In brief, you can think that language and culture are two interrelated concepts. The latter has many forms by which it serves language. Language and culture hold in their folds non- comparable and unrelated process. They are so closely interrelated that the main understanding of their relationship is vital in cross-cultural communication.
In the work of Sapir, the relationship between language and culture is typical. He believes that both of language and our thought-grooves are too much involved as to be so hard To unit each other although he claims that language and culture are closely related concepts. The interaction of a specific culture with a specific language is not given rise by nature, but it is a historical coincidence. He thinks that each language tends to serve a particular society. Besides, some relationships between language and culture might be expected to develop. They have so many broad ways in which they are intimately related. The have been the subject of great deal of anthropological and sociological study.
All in all, language is a system of signs that has a cultural value in itself. Language speakers identity themselves through the use of language as a symbol of their social identity.
III - The Impact of Language on Culture
Anthropologists who believe in the theory that words determine thought also believe that language structure mainly depends on the cultural context. Language and culture have always been interrelated in different ways concentrating on establishing the impact of one on another. In truth, these features most of the time overlook the fact on which Sapir focuses.
Sapir focuses on the superiority of language over culture, as he insists on the influential relationship of the language to culture. To explain, language is more than just an innocent tool used for communication with an oriented-form by means of rules made to fit culture flow.
"…It goes without saying that the mere content of language is intimately related to culture.
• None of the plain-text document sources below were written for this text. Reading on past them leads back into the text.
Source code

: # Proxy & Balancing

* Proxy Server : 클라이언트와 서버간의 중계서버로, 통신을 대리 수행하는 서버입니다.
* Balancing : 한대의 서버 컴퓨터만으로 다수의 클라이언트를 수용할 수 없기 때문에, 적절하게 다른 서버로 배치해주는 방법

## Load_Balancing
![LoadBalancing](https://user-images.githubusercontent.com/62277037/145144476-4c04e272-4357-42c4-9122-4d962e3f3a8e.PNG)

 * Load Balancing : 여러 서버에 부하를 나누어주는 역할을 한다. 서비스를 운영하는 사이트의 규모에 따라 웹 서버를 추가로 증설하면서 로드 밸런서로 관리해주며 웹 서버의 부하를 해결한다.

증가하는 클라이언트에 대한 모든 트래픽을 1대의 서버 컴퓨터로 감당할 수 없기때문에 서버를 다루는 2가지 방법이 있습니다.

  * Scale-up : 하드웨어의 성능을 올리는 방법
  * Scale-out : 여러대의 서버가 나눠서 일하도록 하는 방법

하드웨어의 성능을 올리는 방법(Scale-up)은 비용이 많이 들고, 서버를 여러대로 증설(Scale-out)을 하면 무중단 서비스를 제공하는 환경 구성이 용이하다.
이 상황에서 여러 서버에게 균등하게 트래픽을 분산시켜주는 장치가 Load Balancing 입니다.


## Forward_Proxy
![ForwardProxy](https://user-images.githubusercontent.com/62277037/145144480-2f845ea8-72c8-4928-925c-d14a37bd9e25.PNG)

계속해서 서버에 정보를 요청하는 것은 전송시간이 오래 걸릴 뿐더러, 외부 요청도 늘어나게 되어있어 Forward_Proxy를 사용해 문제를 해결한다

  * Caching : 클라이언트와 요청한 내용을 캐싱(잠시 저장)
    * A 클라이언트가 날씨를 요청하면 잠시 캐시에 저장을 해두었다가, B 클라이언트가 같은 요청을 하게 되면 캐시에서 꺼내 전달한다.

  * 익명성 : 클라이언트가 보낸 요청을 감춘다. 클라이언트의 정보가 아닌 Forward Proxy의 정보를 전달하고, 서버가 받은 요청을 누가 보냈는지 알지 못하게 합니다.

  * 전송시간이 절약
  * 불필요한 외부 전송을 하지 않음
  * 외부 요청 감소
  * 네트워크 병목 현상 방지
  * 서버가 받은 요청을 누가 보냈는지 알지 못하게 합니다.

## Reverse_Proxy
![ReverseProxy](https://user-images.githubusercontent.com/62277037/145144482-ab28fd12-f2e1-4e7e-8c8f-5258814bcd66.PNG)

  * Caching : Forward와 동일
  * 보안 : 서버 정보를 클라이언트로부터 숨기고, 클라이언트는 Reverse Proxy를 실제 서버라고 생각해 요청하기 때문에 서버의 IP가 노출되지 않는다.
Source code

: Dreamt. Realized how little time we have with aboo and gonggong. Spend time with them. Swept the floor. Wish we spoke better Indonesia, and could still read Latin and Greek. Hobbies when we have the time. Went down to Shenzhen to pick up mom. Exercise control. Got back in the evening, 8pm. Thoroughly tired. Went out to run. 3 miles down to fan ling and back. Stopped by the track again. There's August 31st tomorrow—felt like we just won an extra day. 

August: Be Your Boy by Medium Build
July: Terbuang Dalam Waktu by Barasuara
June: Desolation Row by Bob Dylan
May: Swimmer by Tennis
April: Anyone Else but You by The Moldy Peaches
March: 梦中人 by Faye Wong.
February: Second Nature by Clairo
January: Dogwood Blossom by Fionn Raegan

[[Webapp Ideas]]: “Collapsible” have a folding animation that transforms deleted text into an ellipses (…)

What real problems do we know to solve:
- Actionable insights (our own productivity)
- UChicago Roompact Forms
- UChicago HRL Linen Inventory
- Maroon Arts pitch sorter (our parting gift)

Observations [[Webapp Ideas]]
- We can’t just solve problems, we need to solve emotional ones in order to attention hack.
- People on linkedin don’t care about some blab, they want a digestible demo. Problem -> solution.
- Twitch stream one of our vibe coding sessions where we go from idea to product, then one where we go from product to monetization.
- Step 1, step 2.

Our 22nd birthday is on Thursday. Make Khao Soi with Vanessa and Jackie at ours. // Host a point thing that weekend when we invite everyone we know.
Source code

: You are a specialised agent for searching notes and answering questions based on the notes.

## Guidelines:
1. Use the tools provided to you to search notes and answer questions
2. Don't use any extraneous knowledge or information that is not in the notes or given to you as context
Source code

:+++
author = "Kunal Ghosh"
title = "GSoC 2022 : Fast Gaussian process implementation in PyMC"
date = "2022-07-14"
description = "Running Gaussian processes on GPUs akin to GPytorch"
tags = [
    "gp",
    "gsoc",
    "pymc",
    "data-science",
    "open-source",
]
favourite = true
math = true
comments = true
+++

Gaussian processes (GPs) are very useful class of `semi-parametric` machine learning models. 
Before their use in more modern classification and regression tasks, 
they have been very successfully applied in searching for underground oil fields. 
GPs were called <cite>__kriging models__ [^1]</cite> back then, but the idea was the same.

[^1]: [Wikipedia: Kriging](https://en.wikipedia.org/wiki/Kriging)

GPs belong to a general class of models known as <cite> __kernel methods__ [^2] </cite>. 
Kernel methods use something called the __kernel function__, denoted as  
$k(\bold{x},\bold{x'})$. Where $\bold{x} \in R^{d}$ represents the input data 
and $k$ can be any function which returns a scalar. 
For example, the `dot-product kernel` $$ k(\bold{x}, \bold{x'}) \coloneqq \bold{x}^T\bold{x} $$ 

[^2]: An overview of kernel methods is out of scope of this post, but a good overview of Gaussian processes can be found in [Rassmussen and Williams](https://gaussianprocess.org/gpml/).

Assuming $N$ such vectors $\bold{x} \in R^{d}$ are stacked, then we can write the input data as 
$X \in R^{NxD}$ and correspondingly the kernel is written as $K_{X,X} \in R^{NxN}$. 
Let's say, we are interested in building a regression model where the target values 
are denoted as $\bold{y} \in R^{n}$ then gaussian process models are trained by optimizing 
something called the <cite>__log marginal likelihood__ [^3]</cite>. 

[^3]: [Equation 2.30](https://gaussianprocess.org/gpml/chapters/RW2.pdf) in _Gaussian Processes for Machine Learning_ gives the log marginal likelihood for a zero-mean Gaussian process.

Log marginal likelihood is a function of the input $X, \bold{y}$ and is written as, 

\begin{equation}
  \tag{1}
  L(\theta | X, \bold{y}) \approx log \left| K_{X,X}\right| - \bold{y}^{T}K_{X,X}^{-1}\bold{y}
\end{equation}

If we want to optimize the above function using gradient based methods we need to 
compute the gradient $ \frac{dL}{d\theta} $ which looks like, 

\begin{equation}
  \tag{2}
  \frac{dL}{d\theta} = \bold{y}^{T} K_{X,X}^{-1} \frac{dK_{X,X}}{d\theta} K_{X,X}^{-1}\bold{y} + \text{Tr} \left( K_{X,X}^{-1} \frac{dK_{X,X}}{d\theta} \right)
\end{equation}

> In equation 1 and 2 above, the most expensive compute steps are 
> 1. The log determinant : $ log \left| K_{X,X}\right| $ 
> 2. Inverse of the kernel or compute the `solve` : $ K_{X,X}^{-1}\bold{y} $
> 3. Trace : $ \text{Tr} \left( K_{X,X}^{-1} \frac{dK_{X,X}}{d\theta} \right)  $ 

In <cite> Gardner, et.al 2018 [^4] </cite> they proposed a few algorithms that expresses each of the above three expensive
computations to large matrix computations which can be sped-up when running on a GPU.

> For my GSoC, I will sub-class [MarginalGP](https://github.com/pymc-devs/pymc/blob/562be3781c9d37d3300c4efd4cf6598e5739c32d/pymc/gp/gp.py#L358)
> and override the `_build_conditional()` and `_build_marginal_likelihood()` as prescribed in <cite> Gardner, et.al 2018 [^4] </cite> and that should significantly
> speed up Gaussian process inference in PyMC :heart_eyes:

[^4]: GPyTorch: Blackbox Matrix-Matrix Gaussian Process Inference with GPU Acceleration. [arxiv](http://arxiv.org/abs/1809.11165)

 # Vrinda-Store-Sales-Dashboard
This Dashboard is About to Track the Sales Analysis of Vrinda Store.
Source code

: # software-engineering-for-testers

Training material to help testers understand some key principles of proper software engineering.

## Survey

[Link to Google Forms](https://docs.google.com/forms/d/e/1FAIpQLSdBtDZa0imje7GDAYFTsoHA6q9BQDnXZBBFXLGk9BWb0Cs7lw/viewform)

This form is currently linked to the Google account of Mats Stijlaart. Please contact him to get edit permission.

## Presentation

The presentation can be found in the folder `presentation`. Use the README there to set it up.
A society that has no knowledge of theosophy need have no name for it; aborigines that had never seen or heard of a horse were compelled to invent or borrow a word for the animal when they made his acquaintance. In the sense that the vocabulary of a language more or less faithfully reflected the culture whose purposes it serves it is perfectly true that the history of language and the history of culture move along parallel lines”.(Sapir 1921 P: -181).
According to the above quotation, we get the impression that language is of supreme importance to culture. Consequently, we discover culture through language. Language like every other kind of production of human culture falling under the cognizance of history.
In conclusion, language is a powerful instrument that is used to make exchange of thoughts and feelings. However, it can also be used as a weapon. It is the only medium by which a community is formed its own customs and norms to be distinguished from other societies. Language feeds one's mind to bear every norms. It is always a part and parcel of one’s identity. The process of learning a new language is an enriching process by which one learns about a new culture providing that this experience does not make an individual underestimate his or her own mother tongue language or even identity. Language and culture go hand in hand as integral concepts.